§ Problem set
[1] List the four bulleted data handling tasks in the baseball analytics passage.
[2] From the baseball analytics passage, output the span that begins at the words "In this part, you" and stops after "based feature selection__.".
[3] In the baseball analytics passage, which two kinds of models are used to predict MLB wins per season?

§ Passage
━━━
# Mini Project #1: Baseball Analytics

The overall purpose of this mini-project is to predicting MLB wins per season by modeling data to KMeans clustering model and linear regression models.

## Part 2: Further Data Handling

In this part, you are going to conduct further data handling tasks to prepare your data for the analysis. The data handling include, but not limited to: 
- __feature engineering__, 
- more __data visualization__, 
- more on __binning your continuous variables__, 
- __correlation analysis__ and __correlation based feature selection__.

Let's get started by importing the dependencies.

In [1]:
import pandas as pd

# We will need `numpy` in this part - so let's import it as well
import numpy as np

Now let's read the data we processed in Part1, and continue working on it.

In [8]:
df = pd.read_csv("../baseball_analytics_part1.csv", header=0, index_col=0)

df.head()
━━━
§ Records supplied

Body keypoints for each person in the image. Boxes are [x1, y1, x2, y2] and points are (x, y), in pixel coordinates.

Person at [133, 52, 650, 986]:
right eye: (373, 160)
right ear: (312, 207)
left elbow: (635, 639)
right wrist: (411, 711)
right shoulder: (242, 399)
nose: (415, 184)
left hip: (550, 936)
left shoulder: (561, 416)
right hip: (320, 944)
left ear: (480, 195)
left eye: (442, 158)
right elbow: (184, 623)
━━━
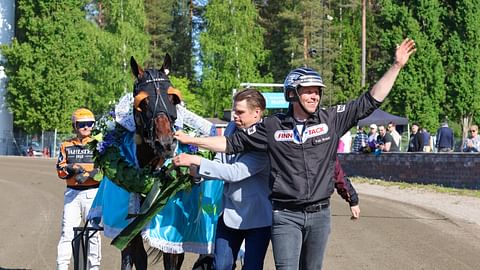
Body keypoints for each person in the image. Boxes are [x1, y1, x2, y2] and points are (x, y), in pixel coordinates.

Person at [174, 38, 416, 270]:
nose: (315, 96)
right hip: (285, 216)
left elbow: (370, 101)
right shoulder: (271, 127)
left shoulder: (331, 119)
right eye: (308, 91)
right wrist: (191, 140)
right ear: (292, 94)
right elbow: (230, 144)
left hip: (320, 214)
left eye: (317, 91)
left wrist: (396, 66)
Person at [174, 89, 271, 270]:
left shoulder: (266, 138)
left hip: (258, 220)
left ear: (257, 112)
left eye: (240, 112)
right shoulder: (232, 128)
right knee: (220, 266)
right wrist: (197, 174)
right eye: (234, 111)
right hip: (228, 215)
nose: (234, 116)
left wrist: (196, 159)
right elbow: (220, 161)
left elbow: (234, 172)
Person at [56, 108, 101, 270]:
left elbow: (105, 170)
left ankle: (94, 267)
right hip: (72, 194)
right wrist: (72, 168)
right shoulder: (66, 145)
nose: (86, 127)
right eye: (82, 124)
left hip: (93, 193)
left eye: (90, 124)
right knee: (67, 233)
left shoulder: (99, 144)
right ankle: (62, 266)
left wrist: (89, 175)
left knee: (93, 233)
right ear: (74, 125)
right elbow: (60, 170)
━━━
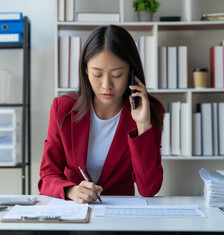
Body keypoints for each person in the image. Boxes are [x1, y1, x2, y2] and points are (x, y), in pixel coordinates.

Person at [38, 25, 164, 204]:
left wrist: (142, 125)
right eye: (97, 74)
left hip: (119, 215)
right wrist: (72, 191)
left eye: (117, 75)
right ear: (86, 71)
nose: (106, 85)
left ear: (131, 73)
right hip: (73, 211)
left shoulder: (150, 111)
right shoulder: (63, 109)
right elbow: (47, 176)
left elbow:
━━━
§ Exercise responses
[1]
- feature engineering
- more data visualization
- more on binning your continuous variables
- correlation analysis and correlation based feature selection

[2]
In this part, you are going to conduct further data handling tasks to prepare your data for the analysis. The data handling include, but not limited to: 
- __feature engineering__, 
- more __data visualization__, 
- more on __binning your continuous variables__, 
- __correlation analysis__ and __correlation based feature selection__.

[3] A KMeans clustering model and linear regression models.